Hemispherectomy is indicated for children with seizures arising from multiple regions of a hemisphere that is severely dysfunctional. These children typically have a hemiparesis that is most marked in the hand and, often, have hemiatrophy as well. Most have hemisensory loss and visual field defects. In such patients, neurological function is not noticeably worsened by hemispherectomy. Causes of these severe unilateral epilepsy syndromes include epilepsia partialis continua (Rasmussen’s syndrome), hemimegalencephaly, and large porencephalic lesions resulting from strokes that occurred in infancy. In a large series from the Montreal Neurological Institute, 82% of patients became seizure-free, and none lost the ability to walk.

Another surgical procedure used in children with intractable epilepsy is corpus callosotomy, which is a palliative, not curative, procedure. The indication for this procedure is largely restricted to children with severe astatic and secondarily generalized seizures that result in frequent self-injury. Most children have a static epileptic encephalopathy (e.g., Lennox-Gastaut syndrome). Typically, the anterior two-thirds of the corpus callosum is sectioned first; the callosotomy is completed only if seizure control remains unsatisfactory.

Vagal nerve stimulators, introduced recently at Children’s by Dr. C. Stack and Dr. John Grant, are another possible option for palliative treatment. Implanted in a child’s chest, they periodically send an electrical current to the vagal nerve in the neck. The stimulus ascends to the brain and influences the cerebral cortex in such a manner that the seizure threshold is temporarily raised. In one pediatric study, six of 16 children experienced a greater than 50% reduction in seizure frequency during the tenth to twelfth month of treatment with vagus nerve stimulation. More pediatric controlled trials are needed to fully assess the efficacy and safety of this treatment.

OTHER CHALLENGES

Children with epilepsy face many challenges. Usually, the seizures themselves receive the most attention from parents and health care professionals, and these become the focus of office visits and communication between the physician and the family. Sadly, other very important coexistent problems get short shrift, and children are unintentionally left to deal with these vexing issues independently. Ironically, long-term studies have indicated that the vast majority of children enter into seizure remission, but these other issues, including schooling difficulties, attention problems, behavioral disorders, psychiatric conditions, and deficient self-esteem likely contribute to a profound effect on the individual’s ability to achieve their lifetime goals. Indeed, children with epilepsy are two to four times less likely to finish secondary education, marry, have children, and be employed.
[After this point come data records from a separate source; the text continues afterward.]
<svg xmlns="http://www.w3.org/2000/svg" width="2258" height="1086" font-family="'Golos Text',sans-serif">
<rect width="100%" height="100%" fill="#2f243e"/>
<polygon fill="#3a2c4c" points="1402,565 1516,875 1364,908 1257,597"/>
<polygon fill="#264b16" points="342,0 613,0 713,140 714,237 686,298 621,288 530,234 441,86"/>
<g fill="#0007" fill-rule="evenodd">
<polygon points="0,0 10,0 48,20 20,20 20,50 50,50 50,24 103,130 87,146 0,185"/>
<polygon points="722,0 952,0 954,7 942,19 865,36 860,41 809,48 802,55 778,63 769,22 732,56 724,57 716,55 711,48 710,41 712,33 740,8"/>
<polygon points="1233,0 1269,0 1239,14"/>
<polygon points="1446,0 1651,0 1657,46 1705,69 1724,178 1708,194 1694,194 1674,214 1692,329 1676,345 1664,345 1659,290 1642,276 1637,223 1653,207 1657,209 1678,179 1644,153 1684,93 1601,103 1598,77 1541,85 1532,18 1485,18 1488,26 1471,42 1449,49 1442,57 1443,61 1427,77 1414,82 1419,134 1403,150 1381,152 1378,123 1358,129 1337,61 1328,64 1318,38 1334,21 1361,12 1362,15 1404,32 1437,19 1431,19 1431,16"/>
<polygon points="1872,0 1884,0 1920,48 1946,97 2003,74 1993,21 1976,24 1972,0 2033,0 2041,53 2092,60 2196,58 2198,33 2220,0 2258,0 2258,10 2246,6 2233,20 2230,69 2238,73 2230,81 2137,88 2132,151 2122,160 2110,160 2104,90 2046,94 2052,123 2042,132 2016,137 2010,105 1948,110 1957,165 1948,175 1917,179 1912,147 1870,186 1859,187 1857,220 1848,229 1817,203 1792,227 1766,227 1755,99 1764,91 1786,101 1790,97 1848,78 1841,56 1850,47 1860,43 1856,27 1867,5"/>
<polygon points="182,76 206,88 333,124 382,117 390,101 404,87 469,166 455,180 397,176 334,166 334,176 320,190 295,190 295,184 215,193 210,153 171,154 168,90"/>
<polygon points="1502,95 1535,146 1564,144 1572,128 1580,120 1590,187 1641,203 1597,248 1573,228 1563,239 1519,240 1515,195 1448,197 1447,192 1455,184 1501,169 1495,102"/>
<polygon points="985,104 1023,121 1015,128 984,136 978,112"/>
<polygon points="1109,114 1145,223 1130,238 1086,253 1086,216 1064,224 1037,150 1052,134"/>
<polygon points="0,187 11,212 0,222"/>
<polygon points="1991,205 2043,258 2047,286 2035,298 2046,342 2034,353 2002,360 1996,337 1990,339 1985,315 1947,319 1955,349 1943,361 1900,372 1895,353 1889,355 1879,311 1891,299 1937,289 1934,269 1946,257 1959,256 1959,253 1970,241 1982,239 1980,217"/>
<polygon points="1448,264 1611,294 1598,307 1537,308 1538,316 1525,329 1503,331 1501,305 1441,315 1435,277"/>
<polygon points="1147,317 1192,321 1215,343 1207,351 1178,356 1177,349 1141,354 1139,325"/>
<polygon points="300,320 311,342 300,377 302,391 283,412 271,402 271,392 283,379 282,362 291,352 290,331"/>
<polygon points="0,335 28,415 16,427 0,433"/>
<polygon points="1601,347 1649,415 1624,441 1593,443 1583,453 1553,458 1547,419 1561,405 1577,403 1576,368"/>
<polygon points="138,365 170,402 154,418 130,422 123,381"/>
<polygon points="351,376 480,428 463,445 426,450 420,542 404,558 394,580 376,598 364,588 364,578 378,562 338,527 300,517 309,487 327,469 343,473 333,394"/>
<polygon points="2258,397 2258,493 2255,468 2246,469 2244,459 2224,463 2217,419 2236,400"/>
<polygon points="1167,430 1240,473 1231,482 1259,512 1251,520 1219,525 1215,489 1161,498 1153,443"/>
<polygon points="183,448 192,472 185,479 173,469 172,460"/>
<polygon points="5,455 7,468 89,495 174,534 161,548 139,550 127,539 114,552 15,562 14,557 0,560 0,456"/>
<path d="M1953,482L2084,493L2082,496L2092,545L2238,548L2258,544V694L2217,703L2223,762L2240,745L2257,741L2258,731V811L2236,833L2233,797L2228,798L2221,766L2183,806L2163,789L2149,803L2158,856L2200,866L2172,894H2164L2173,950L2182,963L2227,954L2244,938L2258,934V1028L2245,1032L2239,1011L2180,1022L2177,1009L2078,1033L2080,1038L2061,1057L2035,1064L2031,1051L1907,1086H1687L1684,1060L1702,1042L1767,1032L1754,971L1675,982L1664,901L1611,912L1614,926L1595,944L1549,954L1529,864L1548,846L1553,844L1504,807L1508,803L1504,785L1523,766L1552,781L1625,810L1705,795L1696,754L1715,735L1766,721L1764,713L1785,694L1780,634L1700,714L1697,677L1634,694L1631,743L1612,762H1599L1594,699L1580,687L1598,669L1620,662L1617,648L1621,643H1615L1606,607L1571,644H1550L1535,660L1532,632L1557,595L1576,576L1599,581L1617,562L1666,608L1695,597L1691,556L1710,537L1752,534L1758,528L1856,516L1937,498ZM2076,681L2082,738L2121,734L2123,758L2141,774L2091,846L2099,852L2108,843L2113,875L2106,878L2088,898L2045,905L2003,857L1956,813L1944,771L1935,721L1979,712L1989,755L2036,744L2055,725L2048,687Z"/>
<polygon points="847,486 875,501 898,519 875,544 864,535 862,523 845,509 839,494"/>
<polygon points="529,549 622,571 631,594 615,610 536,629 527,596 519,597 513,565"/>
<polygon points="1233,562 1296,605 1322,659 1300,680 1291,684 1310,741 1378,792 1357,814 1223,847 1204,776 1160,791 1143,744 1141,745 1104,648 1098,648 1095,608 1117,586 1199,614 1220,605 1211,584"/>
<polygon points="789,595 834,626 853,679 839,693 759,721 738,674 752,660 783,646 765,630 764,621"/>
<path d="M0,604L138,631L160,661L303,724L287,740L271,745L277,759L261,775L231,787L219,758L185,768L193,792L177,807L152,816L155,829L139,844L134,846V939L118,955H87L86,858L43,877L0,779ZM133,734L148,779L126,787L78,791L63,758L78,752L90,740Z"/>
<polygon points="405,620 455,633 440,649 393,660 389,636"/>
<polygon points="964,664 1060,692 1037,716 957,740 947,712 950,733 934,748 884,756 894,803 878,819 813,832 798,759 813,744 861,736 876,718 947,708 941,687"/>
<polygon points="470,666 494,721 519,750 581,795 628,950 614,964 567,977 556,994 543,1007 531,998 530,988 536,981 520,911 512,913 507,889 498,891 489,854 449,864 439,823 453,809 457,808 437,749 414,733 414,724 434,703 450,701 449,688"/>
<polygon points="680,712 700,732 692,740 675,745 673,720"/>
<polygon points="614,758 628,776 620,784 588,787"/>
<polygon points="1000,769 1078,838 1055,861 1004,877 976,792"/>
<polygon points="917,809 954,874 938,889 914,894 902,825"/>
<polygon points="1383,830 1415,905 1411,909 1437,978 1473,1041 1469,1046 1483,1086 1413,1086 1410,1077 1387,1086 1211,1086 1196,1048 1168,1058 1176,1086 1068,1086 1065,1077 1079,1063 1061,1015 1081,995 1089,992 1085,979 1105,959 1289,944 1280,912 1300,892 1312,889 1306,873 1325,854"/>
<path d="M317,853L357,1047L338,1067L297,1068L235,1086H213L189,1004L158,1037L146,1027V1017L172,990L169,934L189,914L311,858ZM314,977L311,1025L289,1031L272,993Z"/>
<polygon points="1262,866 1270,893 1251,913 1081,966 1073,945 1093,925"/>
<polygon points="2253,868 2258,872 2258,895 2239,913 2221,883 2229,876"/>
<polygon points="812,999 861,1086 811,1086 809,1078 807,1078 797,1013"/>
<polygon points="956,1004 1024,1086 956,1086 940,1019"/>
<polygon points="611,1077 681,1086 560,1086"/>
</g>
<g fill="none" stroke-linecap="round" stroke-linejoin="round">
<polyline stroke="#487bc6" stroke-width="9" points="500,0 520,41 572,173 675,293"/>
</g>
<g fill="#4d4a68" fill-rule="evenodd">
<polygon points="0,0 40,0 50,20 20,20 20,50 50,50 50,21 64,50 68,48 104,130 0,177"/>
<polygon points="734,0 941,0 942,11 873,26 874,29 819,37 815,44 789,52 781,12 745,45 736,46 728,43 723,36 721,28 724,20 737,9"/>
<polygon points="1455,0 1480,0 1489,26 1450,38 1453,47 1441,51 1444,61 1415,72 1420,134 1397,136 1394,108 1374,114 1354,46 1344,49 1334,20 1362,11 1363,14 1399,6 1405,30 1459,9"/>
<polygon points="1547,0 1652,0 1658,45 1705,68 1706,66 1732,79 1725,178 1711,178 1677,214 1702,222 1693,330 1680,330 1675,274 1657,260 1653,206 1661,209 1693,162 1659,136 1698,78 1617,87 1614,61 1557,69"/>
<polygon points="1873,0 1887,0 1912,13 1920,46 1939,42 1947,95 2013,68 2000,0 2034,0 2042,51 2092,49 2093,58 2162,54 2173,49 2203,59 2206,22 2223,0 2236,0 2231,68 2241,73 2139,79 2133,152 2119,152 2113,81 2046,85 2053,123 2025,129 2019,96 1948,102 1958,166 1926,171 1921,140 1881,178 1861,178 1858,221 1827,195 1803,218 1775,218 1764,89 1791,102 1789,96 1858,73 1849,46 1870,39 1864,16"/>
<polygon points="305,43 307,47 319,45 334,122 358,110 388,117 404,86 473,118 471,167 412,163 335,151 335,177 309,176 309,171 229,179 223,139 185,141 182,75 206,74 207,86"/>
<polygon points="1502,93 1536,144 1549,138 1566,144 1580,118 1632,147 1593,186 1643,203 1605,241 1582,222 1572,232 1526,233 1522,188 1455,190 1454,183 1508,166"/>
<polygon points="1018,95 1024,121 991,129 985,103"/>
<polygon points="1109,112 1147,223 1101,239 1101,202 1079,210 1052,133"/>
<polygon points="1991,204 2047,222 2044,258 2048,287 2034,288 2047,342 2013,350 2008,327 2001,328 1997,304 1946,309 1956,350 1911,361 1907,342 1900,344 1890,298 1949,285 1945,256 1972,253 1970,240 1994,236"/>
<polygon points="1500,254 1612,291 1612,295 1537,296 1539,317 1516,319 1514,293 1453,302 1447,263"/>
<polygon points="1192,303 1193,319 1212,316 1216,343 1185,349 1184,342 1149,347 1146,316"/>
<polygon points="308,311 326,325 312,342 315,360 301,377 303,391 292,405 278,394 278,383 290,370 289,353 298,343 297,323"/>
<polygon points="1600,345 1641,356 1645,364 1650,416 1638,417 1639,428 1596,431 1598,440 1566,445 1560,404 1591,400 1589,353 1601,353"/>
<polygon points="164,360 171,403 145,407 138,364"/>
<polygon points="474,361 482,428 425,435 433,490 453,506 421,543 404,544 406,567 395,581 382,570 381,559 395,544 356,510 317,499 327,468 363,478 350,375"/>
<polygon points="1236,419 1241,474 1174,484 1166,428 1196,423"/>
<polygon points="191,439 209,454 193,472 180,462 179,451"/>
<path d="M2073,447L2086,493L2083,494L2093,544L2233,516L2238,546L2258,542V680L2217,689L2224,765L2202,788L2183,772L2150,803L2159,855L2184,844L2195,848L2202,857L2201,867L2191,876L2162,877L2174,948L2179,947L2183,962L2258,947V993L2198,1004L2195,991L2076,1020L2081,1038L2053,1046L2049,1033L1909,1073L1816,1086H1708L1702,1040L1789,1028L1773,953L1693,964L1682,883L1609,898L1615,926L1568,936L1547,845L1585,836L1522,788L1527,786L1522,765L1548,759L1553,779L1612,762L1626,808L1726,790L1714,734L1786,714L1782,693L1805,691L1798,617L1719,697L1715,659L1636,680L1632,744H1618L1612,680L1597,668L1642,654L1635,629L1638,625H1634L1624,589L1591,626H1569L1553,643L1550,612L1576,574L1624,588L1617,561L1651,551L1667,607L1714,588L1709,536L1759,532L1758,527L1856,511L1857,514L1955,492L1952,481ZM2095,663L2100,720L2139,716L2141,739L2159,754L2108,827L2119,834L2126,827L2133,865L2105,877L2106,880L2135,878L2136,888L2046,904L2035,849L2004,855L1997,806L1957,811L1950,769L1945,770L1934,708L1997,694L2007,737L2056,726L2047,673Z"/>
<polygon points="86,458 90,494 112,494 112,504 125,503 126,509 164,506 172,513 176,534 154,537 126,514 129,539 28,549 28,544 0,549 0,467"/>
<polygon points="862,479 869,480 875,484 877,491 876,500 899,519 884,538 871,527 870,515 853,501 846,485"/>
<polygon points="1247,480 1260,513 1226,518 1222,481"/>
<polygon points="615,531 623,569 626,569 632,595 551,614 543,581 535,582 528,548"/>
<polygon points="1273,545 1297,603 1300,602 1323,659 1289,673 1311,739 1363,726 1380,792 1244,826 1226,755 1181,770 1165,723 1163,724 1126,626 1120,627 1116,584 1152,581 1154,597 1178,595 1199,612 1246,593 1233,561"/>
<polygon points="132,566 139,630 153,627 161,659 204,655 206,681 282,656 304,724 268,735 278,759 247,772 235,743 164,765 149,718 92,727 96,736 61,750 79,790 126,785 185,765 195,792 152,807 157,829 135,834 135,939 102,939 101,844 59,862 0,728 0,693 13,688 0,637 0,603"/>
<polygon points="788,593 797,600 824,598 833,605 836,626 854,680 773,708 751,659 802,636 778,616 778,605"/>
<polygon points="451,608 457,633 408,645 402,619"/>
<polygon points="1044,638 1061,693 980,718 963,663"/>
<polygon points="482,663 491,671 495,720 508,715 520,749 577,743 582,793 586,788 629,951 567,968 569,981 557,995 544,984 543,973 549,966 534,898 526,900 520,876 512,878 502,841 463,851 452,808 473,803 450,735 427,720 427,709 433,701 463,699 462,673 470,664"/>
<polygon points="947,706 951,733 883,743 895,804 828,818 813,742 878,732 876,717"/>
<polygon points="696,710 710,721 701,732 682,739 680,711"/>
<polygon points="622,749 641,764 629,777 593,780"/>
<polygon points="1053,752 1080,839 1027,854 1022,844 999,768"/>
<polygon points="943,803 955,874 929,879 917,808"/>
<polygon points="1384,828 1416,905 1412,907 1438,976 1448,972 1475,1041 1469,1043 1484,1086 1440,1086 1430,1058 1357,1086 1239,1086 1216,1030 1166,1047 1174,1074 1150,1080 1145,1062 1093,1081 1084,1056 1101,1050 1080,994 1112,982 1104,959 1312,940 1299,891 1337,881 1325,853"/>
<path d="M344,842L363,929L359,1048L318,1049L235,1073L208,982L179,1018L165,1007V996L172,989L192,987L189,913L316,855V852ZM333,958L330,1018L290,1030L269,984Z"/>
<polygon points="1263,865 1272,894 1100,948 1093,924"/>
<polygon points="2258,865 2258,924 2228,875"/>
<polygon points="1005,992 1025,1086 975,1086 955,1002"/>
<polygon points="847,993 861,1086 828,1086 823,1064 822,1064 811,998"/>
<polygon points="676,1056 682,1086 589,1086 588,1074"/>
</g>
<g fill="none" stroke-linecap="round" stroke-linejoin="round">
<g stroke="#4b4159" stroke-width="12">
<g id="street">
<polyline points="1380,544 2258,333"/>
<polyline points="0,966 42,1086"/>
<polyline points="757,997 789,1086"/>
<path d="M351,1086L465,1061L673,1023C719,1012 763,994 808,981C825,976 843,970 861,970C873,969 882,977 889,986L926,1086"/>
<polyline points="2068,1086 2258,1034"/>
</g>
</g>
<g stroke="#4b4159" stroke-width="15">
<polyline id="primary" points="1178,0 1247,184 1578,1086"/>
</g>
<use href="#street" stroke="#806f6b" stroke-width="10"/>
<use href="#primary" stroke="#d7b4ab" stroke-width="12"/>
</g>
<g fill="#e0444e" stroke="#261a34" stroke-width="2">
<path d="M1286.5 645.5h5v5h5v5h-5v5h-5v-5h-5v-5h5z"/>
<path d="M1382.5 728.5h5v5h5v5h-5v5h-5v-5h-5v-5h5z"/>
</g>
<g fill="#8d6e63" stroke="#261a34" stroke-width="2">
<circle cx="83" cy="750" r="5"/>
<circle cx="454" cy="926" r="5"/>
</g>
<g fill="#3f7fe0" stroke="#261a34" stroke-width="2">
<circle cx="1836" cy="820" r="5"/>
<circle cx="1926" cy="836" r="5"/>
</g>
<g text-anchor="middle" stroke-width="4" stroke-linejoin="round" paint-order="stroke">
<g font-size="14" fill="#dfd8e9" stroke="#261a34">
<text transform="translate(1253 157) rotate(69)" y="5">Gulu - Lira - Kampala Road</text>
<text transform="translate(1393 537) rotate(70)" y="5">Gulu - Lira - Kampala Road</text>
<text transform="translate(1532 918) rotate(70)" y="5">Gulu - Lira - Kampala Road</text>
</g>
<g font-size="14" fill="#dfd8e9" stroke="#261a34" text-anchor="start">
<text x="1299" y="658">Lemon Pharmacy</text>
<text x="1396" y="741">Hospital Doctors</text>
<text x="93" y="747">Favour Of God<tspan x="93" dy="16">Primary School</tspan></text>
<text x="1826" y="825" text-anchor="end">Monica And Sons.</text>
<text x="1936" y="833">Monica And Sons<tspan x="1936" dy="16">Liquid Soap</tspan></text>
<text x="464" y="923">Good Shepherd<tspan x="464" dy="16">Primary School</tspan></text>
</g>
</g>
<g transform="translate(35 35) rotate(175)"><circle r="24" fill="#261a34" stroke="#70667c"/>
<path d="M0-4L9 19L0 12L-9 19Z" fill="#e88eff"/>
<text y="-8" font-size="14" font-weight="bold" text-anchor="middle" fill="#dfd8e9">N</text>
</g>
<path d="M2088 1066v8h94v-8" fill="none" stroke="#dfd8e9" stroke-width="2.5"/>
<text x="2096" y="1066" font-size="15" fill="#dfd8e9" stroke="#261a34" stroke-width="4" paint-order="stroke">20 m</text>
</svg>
A comprehensive approach to the child with epilepsy can improve these dire statistics by attending to these important co-morbid factors. To do this properly requires a team of professional, dedicated individuals with unique skills and perspectives on normal child growth and development. The comprehensive epilepsy center has a dedicated social worker, Sarah Mass, and a pediatric nurse practitioner, Christine Corns, to aid in these critical aspects.

We firmly believe that these challenges can be best addressed in a facility dedicated exclusively to the care of children, like Children’s Memorial Hospital.